Defying its questionable origins, the Task Force has been thorough, hearing from 57 stakeholders, conducting a survey that captured the views of more than 3,500 public servants, and developing 35 recommendations that respond to what they learned. 

Some of the recommendations are sweeping, changing the structure of the whistleblowing system, for example by scrapping the Tribunal, set up under the PSDPA to hear complaints from public servants alleging reprisals for reporting wrongdoing, and transferring some of its responsibilities to the Public Sector Integrity Commissioner (PSIC), and by bringing the security and military services directly under PSIC’s jurisdiction. If all recommendations are fully implemented this would transform the PSDPA for the better, as well as strengthen other administrative processes that are supposed to ensure ethical leadership within the public service. 

The Task Force’s survey of public servants also produced some remarkable and concerning statistics. For example, a stunning 44% of respondents had witnessed serious wrongdoing in the workplace. Of these 66% indicated that this was a traumatic experience. (In our experience this is because it shook their trust in management and their sense of personal safety, especially when they see that nothing is done to remedy the problem.) And given four hypothetical scenarios of how suspected wrongdoing might be addressed, 96% indicated that management was likely to choose an inappropriate one. 

The report is not perfect. One issue that jumps out is how to provide due process for whistleblowers i.e. full access to the legal system, for timely and competent adjudication. The Tribunal did not provide this, but simply scrapping it does not solve that problem.

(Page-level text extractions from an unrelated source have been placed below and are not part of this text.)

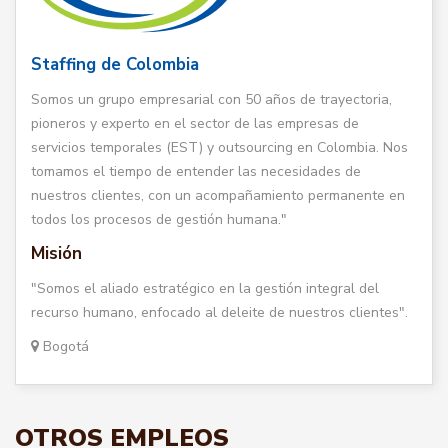
Staffing de Colombia
Somos un grupo empresarial con 50 años de trayectoria,
pioneros y experto en el sector de las empresas de
servicios temporales (EST) y outsourcing en Colombia. Nos
tomamos el tiempo de entender las necesidades de
nuestros clientes, con un acompañamiento permanente en
todos los procesos de gestión humana."
Misión
"Somos el aliado estratégico en la gestión integral del
recurso humano, enfocado al deleite de nuestros clientes".
Bogotá
OTROS EMPLEOS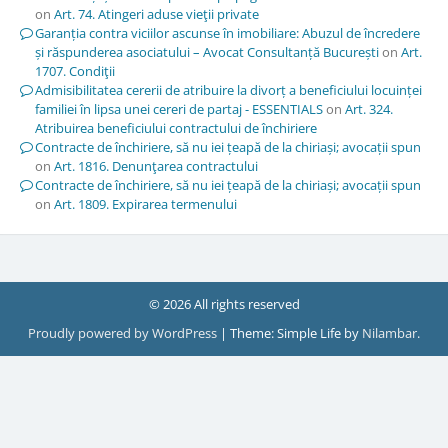
on
Art. 74. Atingeri aduse vieţii private
Garanția contra viciilor ascunse în imobiliare: Abuzul de încredere
și răspunderea asociatului – Avocat Consultanță București
on
Art.
1707. Condiţii
Admisibilitatea cererii de atribuire la divorț a beneficiului locuinței
familiei în lipsa unei cereri de partaj - ESSENTIALS
on
Art. 324.
Atribuirea beneficiului contractului de închiriere
Contracte de închiriere, să nu iei țeapă de la chiriași; avocații spun
on
Art. 1816. Denunţarea contractului
Contracte de închiriere, să nu iei țeapă de la chiriași; avocații spun
on
Art. 1809. Expirarea termenului
© 2026 All rights reserved
Proudly powered by WordPress
|
Theme: Simple Life by
Nilambar
.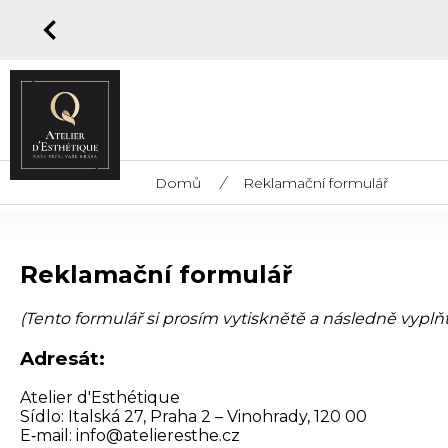
Domů
/
Reklamační formulář
Reklamační formulář
(Tento formulář si prosím vytisknětě a následně vyplň
Adresát:
Atelier d'Esthétique
Sídlo: Italská 27, Praha 2 – Vinohrady, 120 00
E‑mail:
zc.ehtsereileta@ofni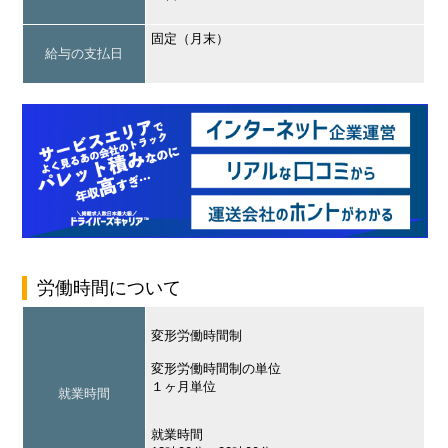
固定（月末）
給与の支払日
労働時間について
変形労働時間制
変形労働時間制の単位
１ヶ月単位
就業時間
就業時間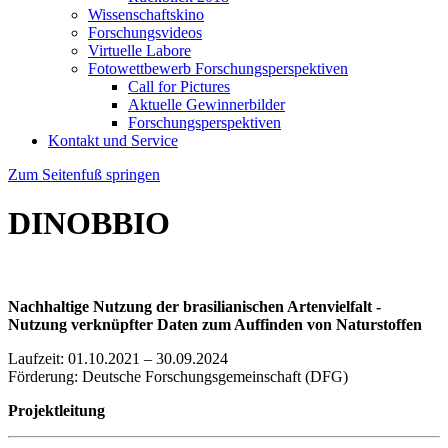
Wissenschaftskino
Forschungsvideos
Virtuelle Labore
Fotowettbewerb Forschungsperspektiven
Call for Pictures
Aktuelle Gewinnerbilder
Forschungsperspektiven
Kontakt und Service
Zum Seitenfuß springen
DINOBBIO
Nachhaltige Nutzung der brasilianischen Artenvielfalt -
Nutzung verknüpfter Daten zum Auffinden von Naturstoffen
Laufzeit: 01.10.2021 – 30.09.2024
Förderung: Deutsche Forschungsgemeinschaft (DFG)
Projektleitung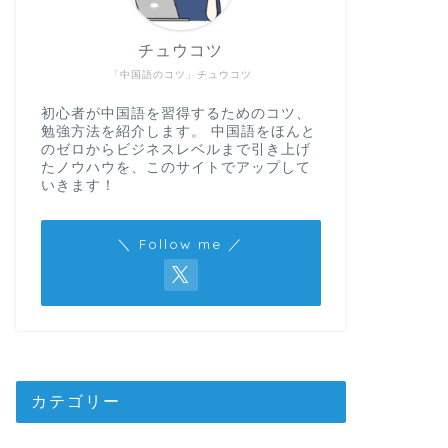
チュウコツ
「中国語のコツ」チュウコツ
初心者が中国語を習得するためのコツ、
勉強方法を紹介します。 中国語をほんと
のゼロからビジネスレベルまで引き上げ
たノウハウを、このサイトでアップして
いきます！
＼ Follow me ／
カテゴリー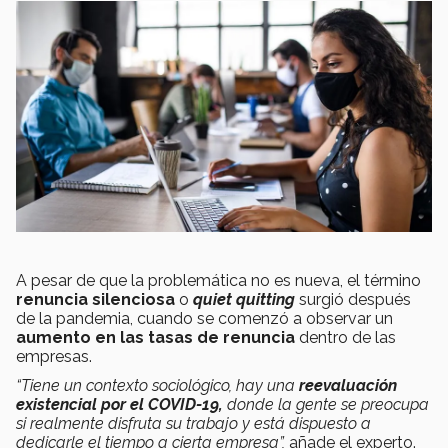
A pesar de que la problemática no es nueva, el término
renuncia silenciosa
o
quiet quitting
surgió después
de la pandemia, cuando se comenzó a observar un
aumento en las tasas de renuncia
dentro de las
empresas.
“Tiene un contexto sociológico, hay una
reevaluación
existencial por el COVID-19,
donde la gente se preocupa
si realmente disfruta su trabajo y está dispuesto a
dedicarle el tiempo a cierta empresa”,
añade el experto.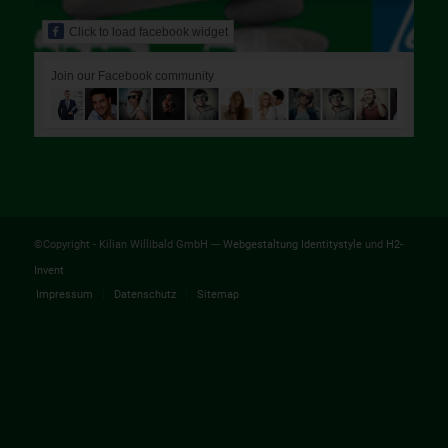
Click to load facebook widget
Join our Facebook community
©Copyright - Kilian Willibald GmbH ---
Webgestaltung Identitystyle
und
H2-
Invent
Impressum
Datenschutz
Sitemap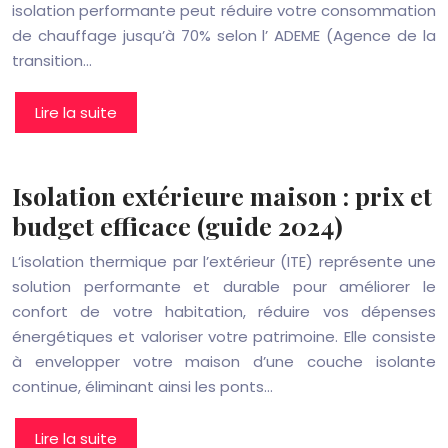
isolation performante peut réduire votre consommation
de chauffage jusqu’à 70% selon l’ ADEME (Agence de la
transition…
Lire la suite
Isolation extérieure maison : prix et
budget efficace (guide 2024)
L’isolation thermique par l’extérieur (ITE) représente une
solution performante et durable pour améliorer le
confort de votre habitation, réduire vos dépenses
énergétiques et valoriser votre patrimoine. Elle consiste
à envelopper votre maison d’une couche isolante
continue, éliminant ainsi les ponts…
Lire la suite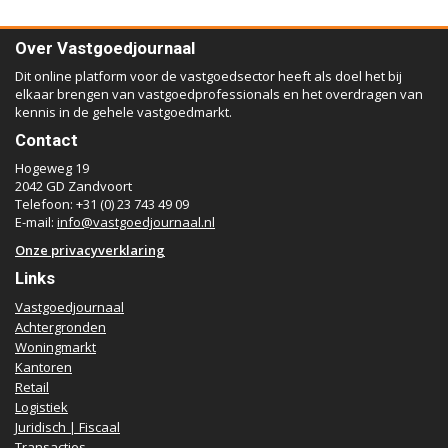
Over Vastgoedjournaal
Dit online platform voor de vastgoedsector heeft als doel het bij
elkaar brengen van vastgoedprofessionals en het overdragen van
kennis in de gehele vastgoedmarkt.
Contact
Hogeweg 19
2042 GD Zandvoort
Telefoon: +31 (0) 23 743 49 09
E-mail:
info@vastgoedjournaal.nl
Onze privacyverklaring
Links
Vastgoedjournaal
Achtergronden
Woningmarkt
Kantoren
Retail
Logistiek
Juridisch | Fiscaal
Transacties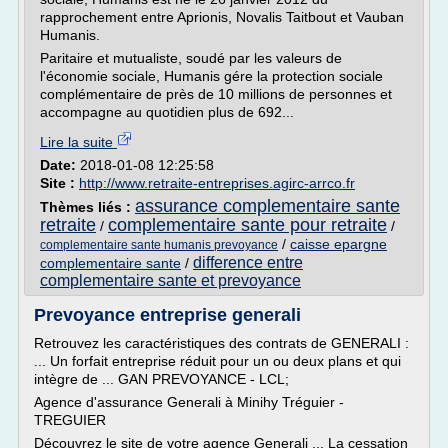
rapprochement entre Aprionis, Novalis Taitbout et Vauban
Humanis.
Paritaire et mutualiste, soudé par les valeurs de
l'économie sociale, Humanis gére la protection sociale
complémentaire de près de 10 millions de personnes et
accompagne au quotidien plus de 692...
Lire la suite
Date:
2018-01-08 12:25:58
Site :
http://www.retraite-entreprises.agirc-arrco.fr
assurance complementaire sante
Thèmes liés :
retraite
complementaire sante pour retraite
/
/
/
caisse epargne
complementaire sante humanis prevoyance
difference entre
complementaire sante
/
complementaire sante et prevoyance
Prevoyance entreprise generali
Retrouvez les caractéristiques des contrats de GENERALI :
... Un forfait entreprise réduit pour un ou deux plans et qui
intègre de ... GAN PREVOYANCE - LCL;
Agence d'assurance Generali à Minihy Tréguier -
TREGUIER
Découvrez le site de votre agence Generali ... La cessation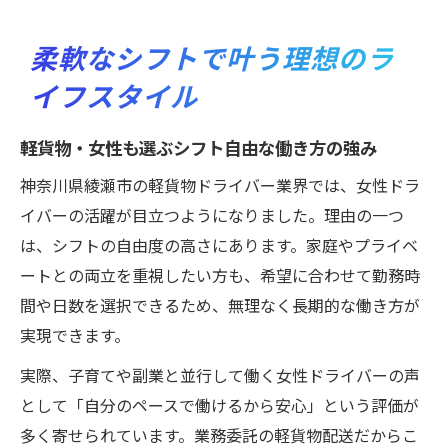
柔軟なシフトで叶う理想のラ
イフスタイル
軽貨物・女性も選ぶシフト自由な働き方の強み
神奈川県綾瀬市の軽貨物ドライバー業界では、女性ドラ
イバーの活躍が目立つようになりました。理由の一つ
は、シフトの自由度の高さにあります。家庭やプライベ
ートとの両立を重視したい方も、希望に合わせて勤務時
間や日数を選択できるため、無理なく長期的な働き方が
実現できます。
実際、子育てや副業と並行して働く女性ドライバーの声
として「自分のペースで働けるから安心」という評価が
多く寄せられています。業務委託の軽貨物配送だからこ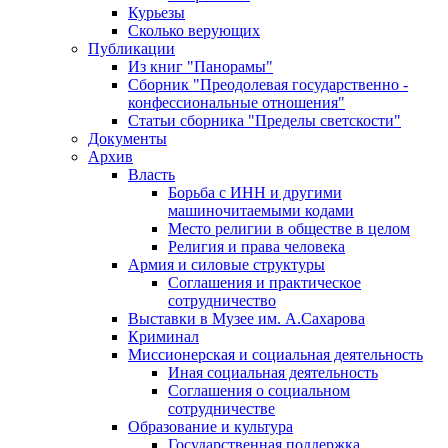
Курьезы
Сколько верующих
Публикации
Из книг "Панорамы"
Сборник "Преодолевая государственно -
конфессиональные отношения"
Статьи сборника "Пределы светскости"
Документы
Архив
Власть
Борьба с ИНН и другими
машиночитаемыми кодами
Место религии в обществе в целом
Религия и права человека
Армия и силовые структуры
Соглашения и практическое
сотрудничество
Выставки в Музее им. А.Сахарова
Криминал
Миссионерская и социальная деятельность
Иная социальная деятельность
Соглашения о социальном
сотрудничестве
Образование и культура
Государственная поддержка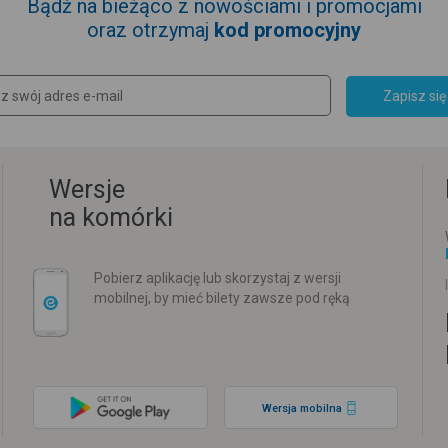
Bądź na bieżąco z nowościami i promocjami
oraz otrzymaj
kod promocyjny
Zapisz się
Wersje
na komórki
Pobierz aplikację lub skorzystaj z wersji
mobilnej, by mieć bilety zawsze pod ręką
Wersja mobilna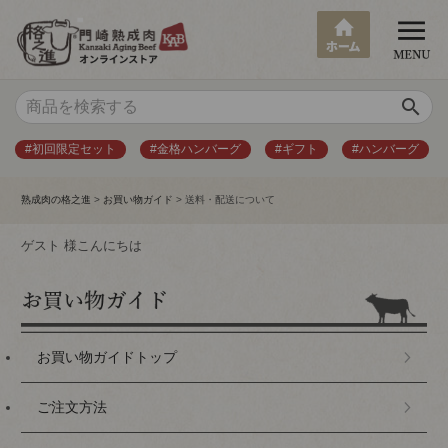
search
#初回限定セット
#金格ハンバーグ
#ギフト
#ハンバーグ
熟成肉の格之進
お買い物ガイド
送料・配送について
ゲスト 様こんにちは
お買い物ガイドトップ
ご注文方法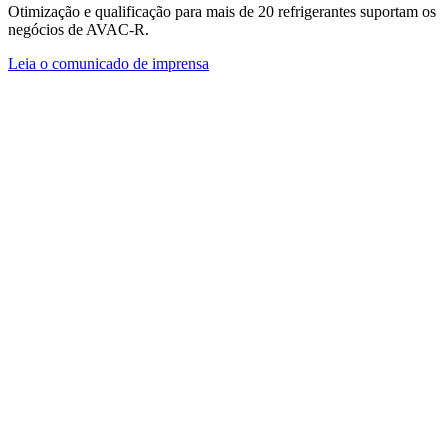
Otimização e qualificação para mais de 20 refrigerantes suportam os
negócios de AVAC-R.
Leia o comunicado de imprensa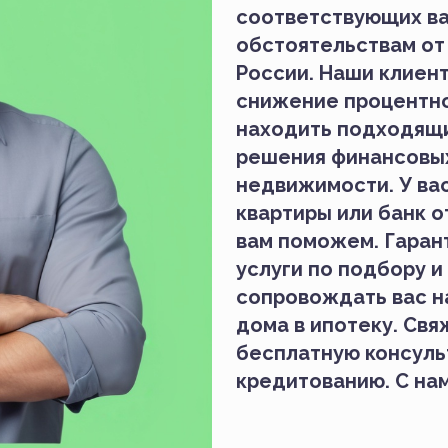
соответствующих в
обстоятельствам от
России. Наши клиен
снижение процентно
находить подходящ
решения финансовых
недвижимости. У вас
квартиры или банк о
вам поможем. Гаран
услуги по подбору 
сопровождать вас на
дома в ипотеку. Свя
бесплатную консуль
кредитованию. С нам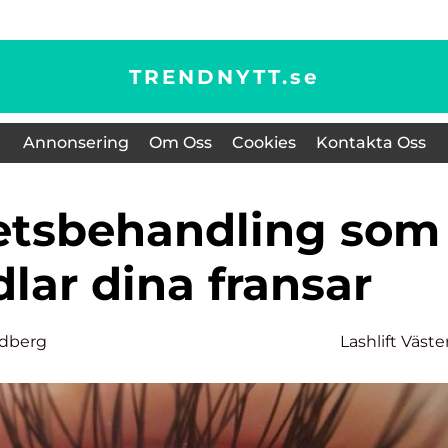
TRENDNYTT.
se
Annonsering
Om Oss
Cookies
Kontakta Oss
lar dina fransar
dberg
Lashlift Väste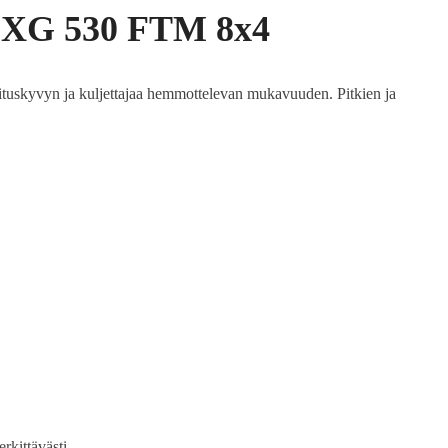
 XG 530 FTM 8x4
ituskyvyn ja kuljettajaa hemmottelevan mukavuuden. Pitkien ja
rkittävästi.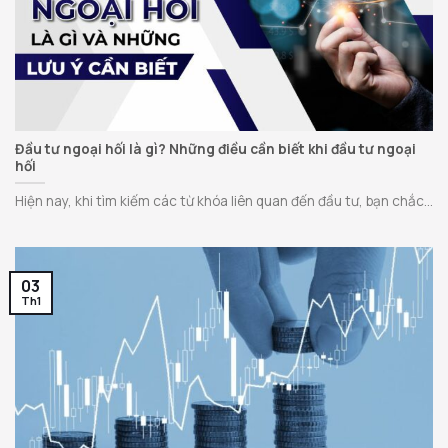
Đầu tư ngoại hối là gì? Những điều cần biết khi đầu tư ngoại
hối
Hiện nay, khi tìm kiếm các từ khóa liên quan đến đầu tư, bạn chắc...
03
Th1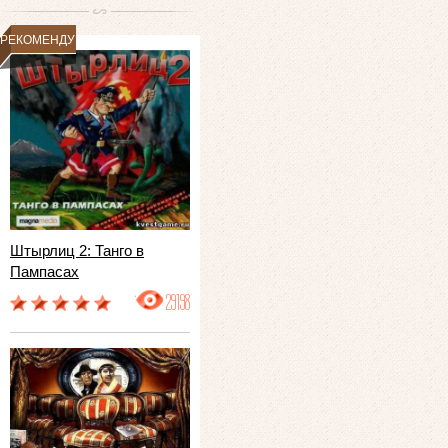
РЕКОМЕНДУЕМ
Штырлиц 2: Танго в
Пампасах
29198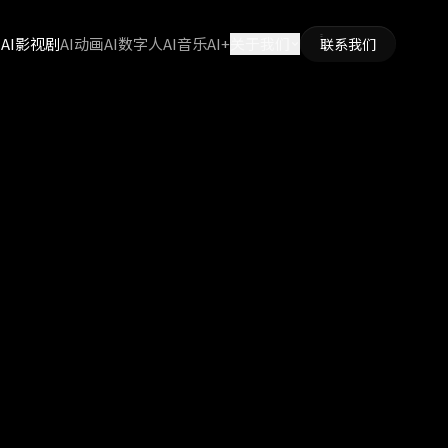
页
AI影视剧
AI动画
AI数字人
AI音乐
AI+
关于我们
联系我们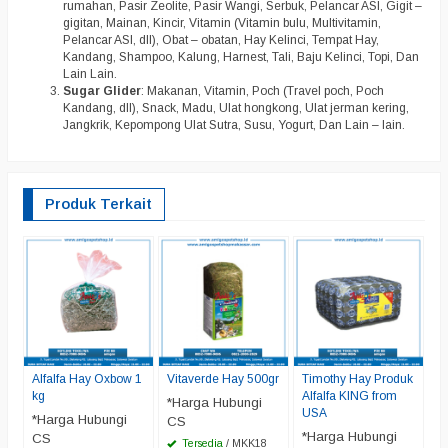
rumahan, Pasir Zeolite, Pasir Wangi, Serbuk, Pelancar ASI, Gigit –
gigitan, Mainan, Kincir, Vitamin (Vitamin bulu, Multivitamin,
Pelancar ASI, dll), Obat – obatan, Hay Kelinci, Tempat Hay,
Kandang, Shampoo, Kalung, Harnest, Tali, Baju Kelinci, Topi, Dan
Lain Lain.
Sugar Glider
: Makanan, Vitamin, Poch (Travel poch, Poch
Kandang, dll), Snack, Madu, Ulat hongkong, Ulat jerman kering,
Jangkrik, Kepompong Ulat Sutra, Susu, Yogurt, Dan Lain – lain.
Produk Terkait
A
A
1
*
C
Alfalfa Hay Oxbow 1
Vitaverde Hay 500gr
Timothy Hay Produk
kg
Alfalfa KING from
*Harga Hubungi
USA
*Harga Hubungi
CS
*Harga Hubungi
CS
Tersedia
/ MKK18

CFE will be conducting a detailed analysis of the recommended changes against our published criteria for effective protection of whistleblowers, and our previous analysis of the existing legislation. We will no doubt find that shortcomings remain in the recommendation for PSDPA, but overall this report signals a significant change for the better – if implemented.

That is the big question. It is ironic that Treasury Board receives this report calling for sweeping improvements at the very time that it is overseeing the impending collapse of the whistleblowing system – by denying the Office of the Public Sector Integrity Commissioner adequate budget to do its job while its workload is soaring due to more reports of wrongdoing and reprisals. PSIC’s current budget is little more than a rounding error in the federal budget: it is ludicrously inadequate for an agency with its responsibilities, and preventing just one serious scandal would repay the cost many times over. This is not penny-pinching: it is sabotage.

It is a national disgrace that Canada has fallen so far behind our peers and allies on the issue of whistleblower protection, since this is now universally recognized as an invaluable tool for protecting the public interest and the integrity of democratic institutions. More than 60 countries now have national whistleblowing laws, including the EU member states, which are all implementing strong, well-designed legislation. By acting on this report the Carney government can end 20 years of bad faith governance on this issue, demonstrate a commitment to ethical leadership, and enable Canada to rejoin the grown-ups among our peers and allies.